_Request_: Write out the text of every record below word for word, keeping each line as it appears.

Dataset entries
================================

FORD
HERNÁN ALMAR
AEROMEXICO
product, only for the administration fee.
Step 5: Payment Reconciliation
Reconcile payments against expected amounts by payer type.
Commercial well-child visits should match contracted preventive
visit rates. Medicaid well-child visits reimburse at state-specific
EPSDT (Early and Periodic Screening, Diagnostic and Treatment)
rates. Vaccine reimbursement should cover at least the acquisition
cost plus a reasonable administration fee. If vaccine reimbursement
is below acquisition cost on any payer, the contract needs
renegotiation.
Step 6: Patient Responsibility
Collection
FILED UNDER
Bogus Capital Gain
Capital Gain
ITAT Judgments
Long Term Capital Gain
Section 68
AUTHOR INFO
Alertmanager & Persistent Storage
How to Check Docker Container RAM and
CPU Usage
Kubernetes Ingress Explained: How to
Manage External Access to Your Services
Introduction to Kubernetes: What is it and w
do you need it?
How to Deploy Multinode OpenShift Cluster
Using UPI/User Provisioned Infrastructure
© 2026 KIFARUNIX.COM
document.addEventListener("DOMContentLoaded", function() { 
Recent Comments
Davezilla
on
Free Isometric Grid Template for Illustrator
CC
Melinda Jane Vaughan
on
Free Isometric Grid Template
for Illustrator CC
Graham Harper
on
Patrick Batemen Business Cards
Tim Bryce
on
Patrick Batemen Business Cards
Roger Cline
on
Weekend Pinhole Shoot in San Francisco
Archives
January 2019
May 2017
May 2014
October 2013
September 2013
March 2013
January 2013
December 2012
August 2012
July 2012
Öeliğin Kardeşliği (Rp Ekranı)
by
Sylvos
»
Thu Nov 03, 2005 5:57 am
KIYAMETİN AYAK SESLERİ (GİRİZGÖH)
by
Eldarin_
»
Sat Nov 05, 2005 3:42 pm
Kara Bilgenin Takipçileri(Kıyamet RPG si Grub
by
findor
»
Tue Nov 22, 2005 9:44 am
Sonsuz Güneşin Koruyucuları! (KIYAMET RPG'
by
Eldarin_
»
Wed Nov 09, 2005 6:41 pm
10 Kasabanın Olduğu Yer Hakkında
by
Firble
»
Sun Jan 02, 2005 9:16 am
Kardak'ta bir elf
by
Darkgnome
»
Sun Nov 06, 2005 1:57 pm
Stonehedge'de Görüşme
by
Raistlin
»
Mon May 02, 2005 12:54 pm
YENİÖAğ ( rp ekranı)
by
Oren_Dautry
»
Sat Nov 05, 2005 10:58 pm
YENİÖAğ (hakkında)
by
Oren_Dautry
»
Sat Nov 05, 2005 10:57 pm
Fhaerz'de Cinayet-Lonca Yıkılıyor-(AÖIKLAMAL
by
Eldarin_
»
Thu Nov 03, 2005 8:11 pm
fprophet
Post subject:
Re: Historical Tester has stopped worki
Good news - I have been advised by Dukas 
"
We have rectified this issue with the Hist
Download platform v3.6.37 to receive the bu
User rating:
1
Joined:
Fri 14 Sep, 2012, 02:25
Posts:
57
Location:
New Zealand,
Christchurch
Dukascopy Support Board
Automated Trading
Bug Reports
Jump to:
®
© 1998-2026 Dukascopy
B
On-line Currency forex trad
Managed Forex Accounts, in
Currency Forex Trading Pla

================================

_Exercise result_:
FORD
HERNÁN ALMAR
AEROMEXICO
product, only for the administration fee.
Step 5: Payment Reconciliation
Reconcile payments against expected amounts by payer type.
Commercial well-child visits should match contracted preventive
visit rates. Medicaid well-child visits reimburse at state-specific
EPSDT (Early and Periodic Screening, Diagnostic and Treatment)
rates. Vaccine reimbursement should cover at least the acquisition
cost plus a reasonable administration fee. If vaccine reimbursement
is below acquisition cost on any payer, the contract needs
renegotiation.
Step 6: Patient Responsibility
Collection
FILED UNDER
Bogus Capital Gain
Capital Gain
ITAT Judgments
Long Term Capital Gain
Section 68
AUTHOR INFO
Alertmanager & Persistent Storage
How to Check Docker Container RAM and
CPU Usage
Kubernetes Ingress Explained: How to
Manage External Access to Your Services
Introduction to Kubernetes: What is it and w
do you need it?
How to Deploy Multinode OpenShift Cluster
Using UPI/User Provisioned Infrastructure
© 2026 KIFARUNIX.COM
document.addEventListener("DOMContentLoaded", function() { 
Recent Comments
Davezilla
on
Free Isometric Grid Template for Illustrator
CC
Melinda Jane Vaughan
on
Free Isometric Grid Template
for Illustrator CC
Graham Harper
on
Patrick Batemen Business Cards
Tim Bryce
on
Patrick Batemen Business Cards
Roger Cline
on
Weekend Pinhole Shoot in San Francisco
Archives
January 2019
May 2017
May 2014
October 2013
September 2013
March 2013
January 2013
December 2012
August 2012
July 2012
Öeliğin Kardeşliği (Rp Ekranı)
by
Sylvos
»
Thu Nov 03, 2005 5:57 am
KIYAMETİN AYAK SESLERİ (GİRİZGÖH)
by
Eldarin_
»
Sat Nov 05, 2005 3:42 pm
Kara Bilgenin Takipçileri(Kıyamet RPG si Grub
by
findor
»
Tue Nov 22, 2005 9:44 am
Sonsuz Güneşin Koruyucuları! (KIYAMET RPG'
by
Eldarin_
»
Wed Nov 09, 2005 6:41 pm
10 Kasabanın Olduğu Yer Hakkında
by
Firble
»
Sun Jan 02, 2005 9:16 am
Kardak'ta bir elf
by
Darkgnome
»
Sun Nov 06, 2005 1:57 pm
Stonehedge'de Görüşme
by
Raistlin
»
Mon May 02, 2005 12:54 pm
YENİÖAğ ( rp ekranı)
by
Oren_Dautry
»
Sat Nov 05, 2005 10:58 pm
YENİÖAğ (hakkında)
by
Oren_Dautry
»
Sat Nov 05, 2005 10:57 pm
Fhaerz'de Cinayet-Lonca Yıkılıyor-(AÖIKLAMAL
by
Eldarin_
»
Thu Nov 03, 2005 8:11 pm
fprophet
Post subject:
Re: Historical Tester has stopped worki
Good news - I have been advised by Dukas 
"
We have rectified this issue with the Hist
Download platform v3.6.37 to receive the bu
User rating:
1
Joined:
Fri 14 Sep, 2012, 02:25
Posts:
57
Location:
New Zealand,
Christchurch
Dukascopy Support Board
Automated Trading
Bug Reports
Jump to:
®
© 1998-2026 Dukascopy
B
On-line Currency forex trad
Managed Forex Accounts, in
Currency Forex Trading Pla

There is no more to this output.